Required actions>
**a.** In the threshing season article, restate the passage that begins at the words "There was no" and ends after "the Fox River.", substituting "Meier" for every occurrence of "Moyer".
**b.** Pick up the article on the annual threshing season where it ends and extend it.

Exercise passage>
+++
There was no room for amateurs during the annual threshing season

About this time of year during our great-grandparents’ era, as “small grains” including oats, wheat, barley, and rye were rapidly ripening, the threshing season on area farms was just getting ready to begin.

Threshing outfits were too expensive for average farmers to buy on their own, and required far more labor to operate than a single farm could supply. Not that there weren’t a few individuals who owned them, of course. Irvin Moyer, who owned a machine shop that catered to local farmers at the intersection of U.S. Route 34 and Douglas Road here in Oswego Township, owned a threshing machine and a huge Aultman-Taylor gasoline-powered tractor. Moyer did custom threshing for many area farmers with his rig, as did Clarence Shoger from over Naperville way and Thad Seely on the west side of the Fox River.

But most farmers formed cooperative threshing rings of as few as four and up to a dozen farmers. Each member bought one or two shares in the ring and then participated in the annual harvest, with the threshing rig and the participating farmers and hired hands traveling from one farm to the next around the ring.

The Woolley Ring, for instance, operated on farms mostly located in School District 6 in the Woolley and Collins Road areas east of Oswego, while farmers on the Oswego Prairie along Wolf’s Crossing Road formed the East Oswego Ring. Farmers throughout the rest of Kendall County formed similar cooperatives in their neighborhoods.

1897 Harvey Threshing Ring

The Harvey Threshing Ring on the road to the next farm about 1900, with the steam traction engine pulling the ring’s threshing machine. Photo supplied by Dale Updike, Alberta, Canada, Little White School Museum Collection.
+++
Records>
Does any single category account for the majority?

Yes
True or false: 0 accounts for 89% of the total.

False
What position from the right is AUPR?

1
+++
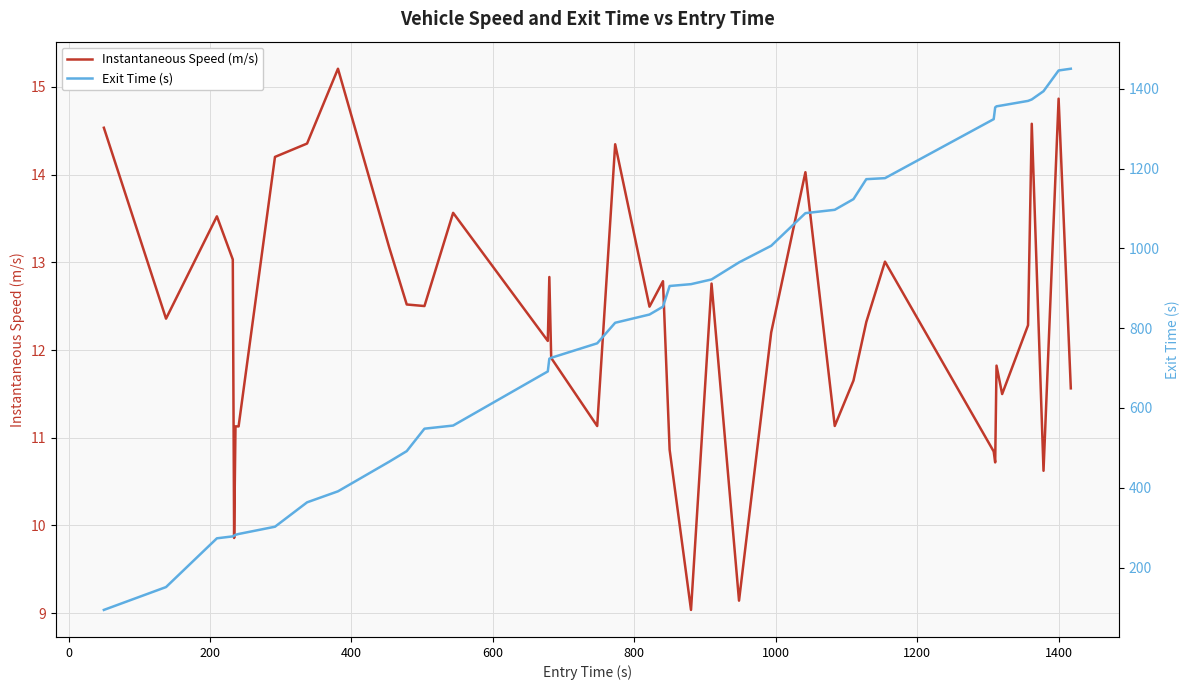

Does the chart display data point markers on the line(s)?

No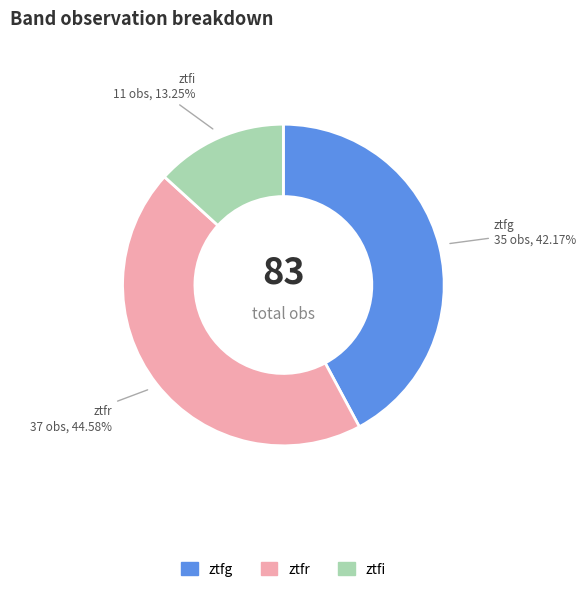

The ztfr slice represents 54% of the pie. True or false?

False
+++
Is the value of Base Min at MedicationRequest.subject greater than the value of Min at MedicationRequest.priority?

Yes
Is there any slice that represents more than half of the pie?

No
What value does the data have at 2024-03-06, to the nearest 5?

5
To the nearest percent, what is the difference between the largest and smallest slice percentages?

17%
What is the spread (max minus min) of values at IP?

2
+++
Answers>
**a.**
There was no room for amateurs during the annual threshing season

About this time of year during our great-grandparents’ era, as “small grains” including oats, wheat, barley, and rye were rapidly ripening, the threshing season on area farms was just getting ready to begin.

Threshing outfits were too expensive for average farmers to buy on their own, and required far more labor to operate than a single farm could supply. Not that there weren’t a few individuals who owned them, of course. Irvin Meier, who owned a machine shop that catered to local farmers at the intersection of U.S. Route 34 and Douglas Road here in Oswego Township, owned a threshing machine and a huge Aultman-Taylor gasoline-powered tractor. Meier did custom threshing for many area farmers with his rig, as did Clarence Shoger from over Naperville way and Thad Seely on the west side of the Fox River.

**b.**
The East Oswego Ring owned an Aultman-Taylor threshing machine; a 20-40 Rumely Oil Pull kerosene-powered internal combustion tractor bought about 1918; a 100-foot drive belt; a canvas tarpaulin big enough to cover the threshing machine while it was stored between harvests; four big tarpaulins used to cover loads of grain in case of rain and overnight during the threshing process; and an equipment storage shed located on the Burkhart Farm. The engineer (who operated the tractor powering the threshing machine), the separator man (who operated the threshing machine itself), and the blowerman (who had to skillfully direct the flow of straw after it was stripped of grain kernels into neat straw stacks) were appointed at the ring’s annual meeting.

Farmer members of the ring were expected to supply the labor for the less skilled jobs in the ring including bundle haulers, bundle pitchers, and grain men. Unlike the skilled jobs, men and boys who filled the other positions usually rotated because some jobs were more desirable than others. Pitching bundles of grain into wagons from the field was considered a choice job, while grain men working in the heat, noise, and dust of the threshing machine itself were less likely to enjoy their work.

1912 Acme Binders

Photo of 25 Acme Queen binders taken June 22, 1912 on “The Flats” immediately north of the Oswego bridge, site of modern Hudson Crossing Park. Oswego implement dealer Bob Johnston sold the binders to local farmers for the 1912 harvest season. The photo, probably taken from the interurban trolley trestle, was snapped by H. R. Krueger, Yorkville.

At each ring’s annual meeting, generally called at about this time of year, right before threshing started, the jobs, labor rotation, any equipment purchases, and maintenance schedules were all laid out. Within a day or two, the threshing machine was taken out of storage and thoroughly checked, as was the giant belt that powered it. The ring’s tractor, whether steam or internal combustion, was serviced and readied for work. In rings with steam tractors, the engineers and firemen checked their machines carefully, because of the danger of bursting a boiler or some other equally serious accident could cause permanent injury or death.

As these preparations proceeded, the work of binding grain was wrapping up. Horse drawn binders cut and bound stalks of small grains into bundles a foot or so in diameter, each bundle, depending on the brand of binder, secured with either twine or wire. From the time of their invention until the 1920s, teams of horses pulled binders through the fields.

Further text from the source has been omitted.